Segment Start: Records

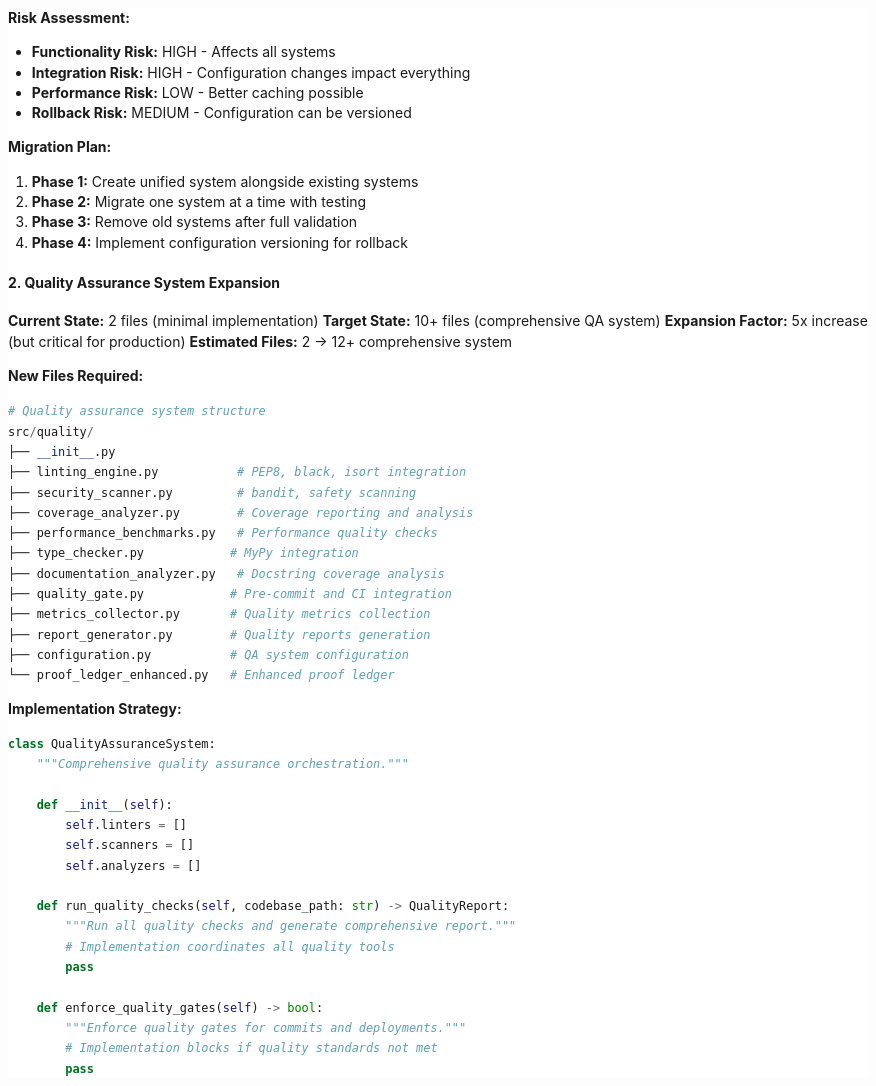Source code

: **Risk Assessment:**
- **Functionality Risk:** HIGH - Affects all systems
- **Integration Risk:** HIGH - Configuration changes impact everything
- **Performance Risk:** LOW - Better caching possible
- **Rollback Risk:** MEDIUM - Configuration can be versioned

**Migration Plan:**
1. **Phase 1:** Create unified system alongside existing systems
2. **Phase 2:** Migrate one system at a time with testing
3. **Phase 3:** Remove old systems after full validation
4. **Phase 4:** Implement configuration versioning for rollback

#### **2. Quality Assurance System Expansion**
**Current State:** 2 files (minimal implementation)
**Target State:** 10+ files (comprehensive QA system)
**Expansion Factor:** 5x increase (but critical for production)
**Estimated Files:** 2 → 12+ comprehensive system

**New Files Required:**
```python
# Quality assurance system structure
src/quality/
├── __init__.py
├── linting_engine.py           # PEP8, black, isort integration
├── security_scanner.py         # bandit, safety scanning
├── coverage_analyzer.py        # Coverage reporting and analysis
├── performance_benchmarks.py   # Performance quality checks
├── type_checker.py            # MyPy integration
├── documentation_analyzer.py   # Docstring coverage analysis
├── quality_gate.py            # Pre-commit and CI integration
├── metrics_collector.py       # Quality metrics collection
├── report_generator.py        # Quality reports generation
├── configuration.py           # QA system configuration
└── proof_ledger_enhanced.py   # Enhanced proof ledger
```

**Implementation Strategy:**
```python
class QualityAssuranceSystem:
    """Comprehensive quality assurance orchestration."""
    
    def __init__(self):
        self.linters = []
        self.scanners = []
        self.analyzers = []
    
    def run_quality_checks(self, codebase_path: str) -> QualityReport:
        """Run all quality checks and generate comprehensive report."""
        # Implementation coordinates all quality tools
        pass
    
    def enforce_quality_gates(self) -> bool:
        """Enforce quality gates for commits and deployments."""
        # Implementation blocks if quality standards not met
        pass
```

Segment End: Records
Segment Start: Records

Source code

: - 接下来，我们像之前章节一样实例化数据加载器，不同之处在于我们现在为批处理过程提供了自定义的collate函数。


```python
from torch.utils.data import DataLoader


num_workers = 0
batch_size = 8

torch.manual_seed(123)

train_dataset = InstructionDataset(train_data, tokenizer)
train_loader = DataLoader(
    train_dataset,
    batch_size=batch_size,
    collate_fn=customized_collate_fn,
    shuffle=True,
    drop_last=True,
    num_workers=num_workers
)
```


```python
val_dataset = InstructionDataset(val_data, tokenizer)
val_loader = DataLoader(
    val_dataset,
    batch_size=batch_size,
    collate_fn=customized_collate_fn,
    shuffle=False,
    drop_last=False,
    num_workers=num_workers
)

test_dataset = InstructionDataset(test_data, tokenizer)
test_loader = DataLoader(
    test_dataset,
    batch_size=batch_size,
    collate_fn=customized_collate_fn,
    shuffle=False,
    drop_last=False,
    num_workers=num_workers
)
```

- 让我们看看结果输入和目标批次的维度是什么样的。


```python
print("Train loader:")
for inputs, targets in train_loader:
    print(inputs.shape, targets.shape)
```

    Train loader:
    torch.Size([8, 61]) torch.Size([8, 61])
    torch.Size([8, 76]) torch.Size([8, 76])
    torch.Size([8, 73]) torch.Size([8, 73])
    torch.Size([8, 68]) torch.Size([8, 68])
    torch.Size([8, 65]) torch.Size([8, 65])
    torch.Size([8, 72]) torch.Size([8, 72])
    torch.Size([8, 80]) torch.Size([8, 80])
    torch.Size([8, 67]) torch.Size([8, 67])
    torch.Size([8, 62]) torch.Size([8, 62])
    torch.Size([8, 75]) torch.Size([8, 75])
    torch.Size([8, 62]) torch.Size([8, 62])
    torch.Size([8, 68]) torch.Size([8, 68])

Segment End: Records
Segment Start: Records

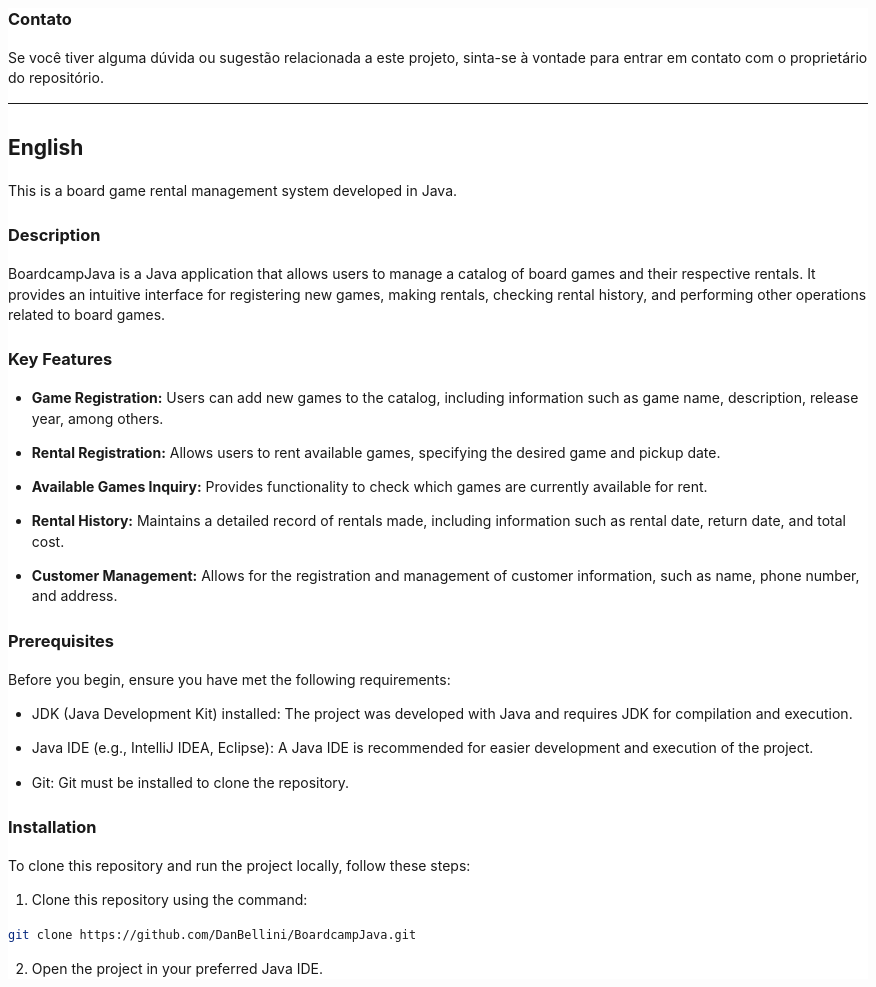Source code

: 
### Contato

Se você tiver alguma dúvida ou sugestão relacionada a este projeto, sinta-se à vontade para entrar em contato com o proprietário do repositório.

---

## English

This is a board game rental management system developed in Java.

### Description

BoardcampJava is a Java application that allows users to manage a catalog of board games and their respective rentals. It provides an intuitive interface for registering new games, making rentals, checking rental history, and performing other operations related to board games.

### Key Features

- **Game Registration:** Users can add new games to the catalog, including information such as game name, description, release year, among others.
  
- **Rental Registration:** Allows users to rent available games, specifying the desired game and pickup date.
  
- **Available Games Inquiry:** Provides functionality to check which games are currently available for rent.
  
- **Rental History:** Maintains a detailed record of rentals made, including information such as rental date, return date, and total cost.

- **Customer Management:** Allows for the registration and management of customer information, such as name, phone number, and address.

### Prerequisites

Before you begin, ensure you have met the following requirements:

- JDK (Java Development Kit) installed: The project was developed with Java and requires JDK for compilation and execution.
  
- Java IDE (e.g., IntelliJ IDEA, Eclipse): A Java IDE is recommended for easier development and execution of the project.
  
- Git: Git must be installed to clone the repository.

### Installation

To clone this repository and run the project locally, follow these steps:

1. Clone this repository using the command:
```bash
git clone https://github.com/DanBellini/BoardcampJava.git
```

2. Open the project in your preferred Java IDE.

Segment End: Records

In the data above, find the line with "### Contato" and the line with "### Description". Retype both, plus every line between them, exactly.

### Contato

Se você tiver alguma dúvida ou sugestão relacionada a este projeto, sinta-se à vontade para entrar em contato com o proprietário do repositório.

---

## English

This is a board game rental management system developed in Java.

### Description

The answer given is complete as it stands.